You currently use two systems to manage events across your business units:
Scheduling Calendar — manually accomplished via Excel spreadsheets and and other
desktop software for different venues
- Events Management — event details are entered into the Booking Outlook System
The problem is that these two systems are not integrated, so information input or
modified in one system does not automatically update the other in real-time. This
lack of real-time information is magnified due to the number of personnel that use
these systems, including booking staff, finance, special event staff, sports properties,
production staff and company management.
Given this situation and your functional requirements, there are three main criteria
that you are looking for in a scheduling product:
- Provides a way for staff from different business units to securely access a centralized
- Provides a way for internal staff from different business units to securely access
a centralized events management system.
- Integrates the calendar/booking system with the event management system to enable
information to be shared and updated in real-time between both systems.

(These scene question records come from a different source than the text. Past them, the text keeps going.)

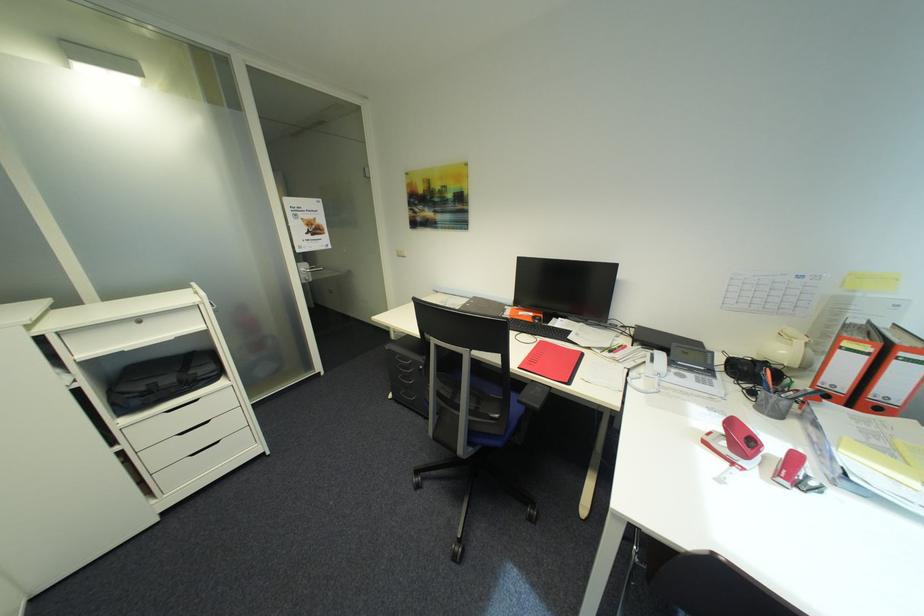
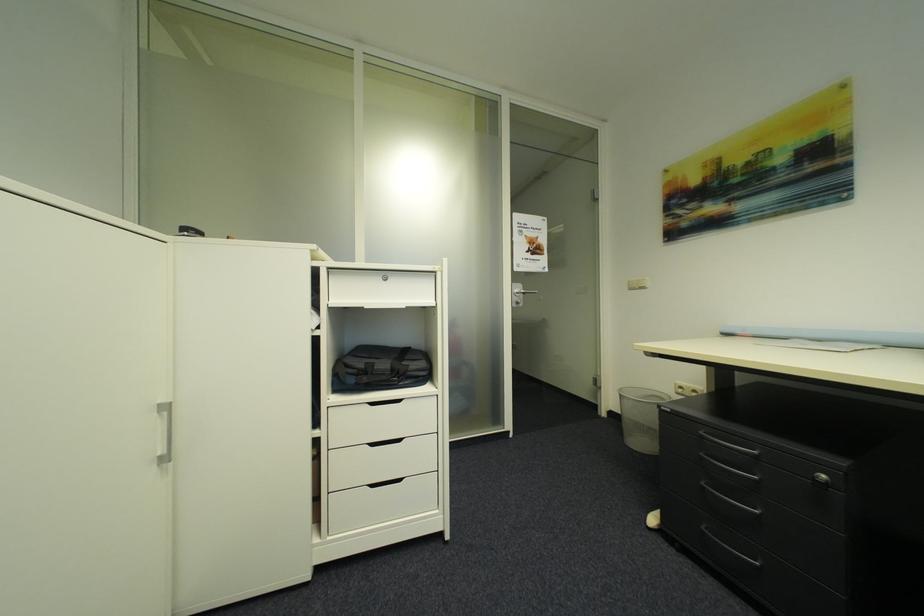
Looking at this image, the images are taken continuously from a first-person perspective. In which direction is your viewpoint rotating?

The rotation direction of the camera is left-up.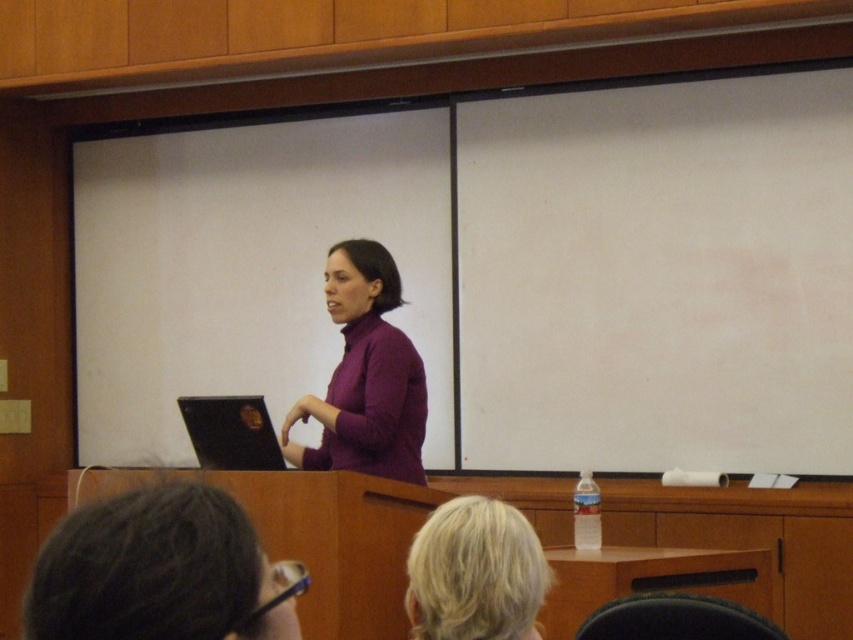
You are an attendee in the classroom. You want to take a photo of the purple matte sweater at center. Where should you aim your camera to capture it?

You should aim your camera at point (364, 376) to capture the purple matte sweater at center.

You are sitting in the front row of the classroom and want to see both the purple matte sweater at center and the blonde hair at upper center. Which one will appear closer to you?

The purple matte sweater at center appears closer to you because it is further to the viewer than the blonde hair at upper center.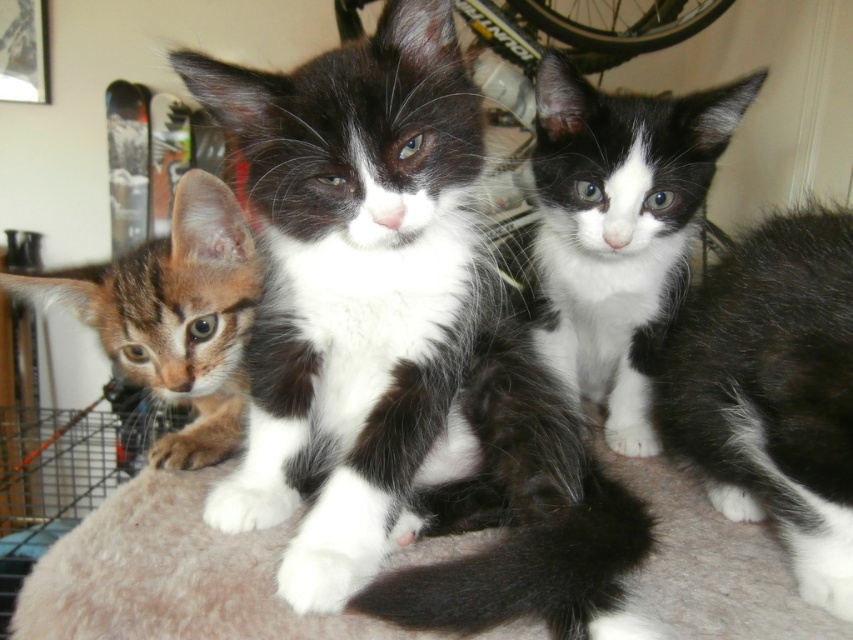
Question: Can you confirm if black and white fur at center is positioned to the right of white soft fur kitten at center?

Choices:
 (A) no
 (B) yes

Answer: (B)

Question: Among these objects, which one is farthest from the camera?

Choices:
 (A) white soft fur kitten at center
 (B) tabby fur kitten at left
 (C) black and white fur cat at center
 (D) black and white fur at center

Answer: (A)

Question: Does black and white fur cat at center come behind white soft fur kitten at center?

Choices:
 (A) no
 (B) yes

Answer: (A)

Question: Based on their relative distances, which object is farther from the black and white fur cat at center?

Choices:
 (A) white soft fur kitten at center
 (B) black and white fur at center
 (C) tabby fur kitten at left

Answer: (A)

Question: Which of these objects is positioned closest to the white soft fur kitten at center?

Choices:
 (A) tabby fur kitten at left
 (B) black and white fur at center
 (C) black and white fur cat at center

Answer: (B)

Question: Can you confirm if black and white fur cat at center is wider than black and white fur at center?

Choices:
 (A) no
 (B) yes

Answer: (B)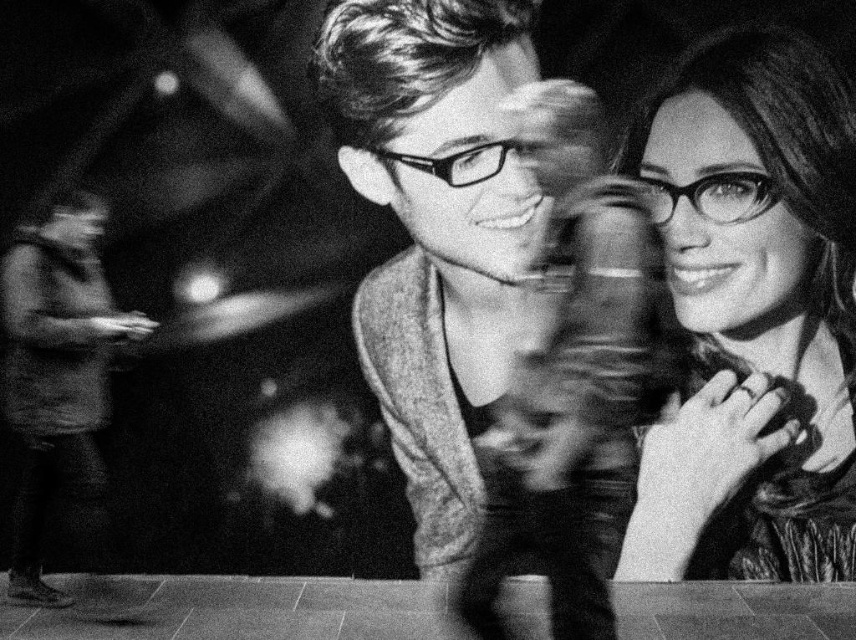
Between point (468, 17) and point (19, 378), which one is positioned behind?

The point (19, 378) is more distant.

What do you see at coordinates (752, 317) in the screenshot? The image size is (856, 640). I see `smooth leather jacket at center` at bounding box center [752, 317].

The image size is (856, 640). What do you see at coordinates (752, 317) in the screenshot? I see `smooth leather jacket at center` at bounding box center [752, 317].

At what (x,y) coordinates should I click in order to perform the action: click on smooth leather jacket at center. Please return your answer as a coordinate pair (x, y). This screenshot has height=640, width=856. Looking at the image, I should click on (752, 317).

Who is positioned more to the left, smooth leather jacket at center or matte black glasses at upper right?

smooth leather jacket at center is more to the left.

Between point (682, 307) and point (727, 120), which one is positioned behind?

The point (682, 307) is more distant.

In order to click on smooth leather jacket at center in this screenshot , I will do coord(752,317).

Between matte black glasses at upper right and smooth fabric shirt at lower left, which one is positioned higher?

Positioned higher is matte black glasses at upper right.

Does matte black glasses at upper right appear under smooth fabric shirt at lower left?

No, matte black glasses at upper right is not below smooth fabric shirt at lower left.

What do you see at coordinates (752, 314) in the screenshot?
I see `matte black glasses at upper right` at bounding box center [752, 314].

The image size is (856, 640). Find the location of `matte black glasses at upper right`. matte black glasses at upper right is located at coordinates (752, 314).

Due to the various types of events managed, as well as the number of different business
units that must interface with the system, an enterprise-class event business management
system is needed. Enterprise-class applications utilize a modular approach so that
companies can choose modules that fit their specific business requirements.
There are three companies in particular that offer enterprise-class event business
management solutions in the sporting events and performing arts market:
Ungerboeck Systems International (USI) — Founded in 1985, USI offers
an integrated event business management solution which has a number of different
modules, including booking and resource management specifically for sporting venues,
such as Ford Field, Detroit and Reliant Park, Houston, which both hosted the Super
Bowl (in 2005 and 2006) using USI’s event business management systems.
RIC Corp — RIC is the largest competitor to USI, and has been around
since 1982. Some of their customers include the Indiana Convention Center and RCA
Dome, and the Georgia World Congress Center in Atlanta. Although the interface is
a bit more outdated in terms of look, the system requirements are minimal (a key
factor when trying to connect different business units/companies), and the system
is built on Microsoft .Net. Although it is not as modular as USI’s offering,
it offers features that MSG may want to utilize.
Dean Evans & Associates (DEA) — Founded in 1986, DEA offers facility
scheduling and event management software, and their customers include sports stadiums,
arenas and performing arts centers including the University of Maryland’s
Comcast Center and the Boston Conservatory. DEA’s event business management
system has several configurations based on one’s type of organization, and
with more than 1 million registered users, they have an impressive list of customers.
All three of these vendors offer enterprise-class products, and are used to dealing
with companies that need customized solutions, which is what you need. They are
very different from the myriad of the standard event management systems that claim
to offer a “one size fits all” solution. They also have experienced
support teams, which may be required when migrating from the existing BOS.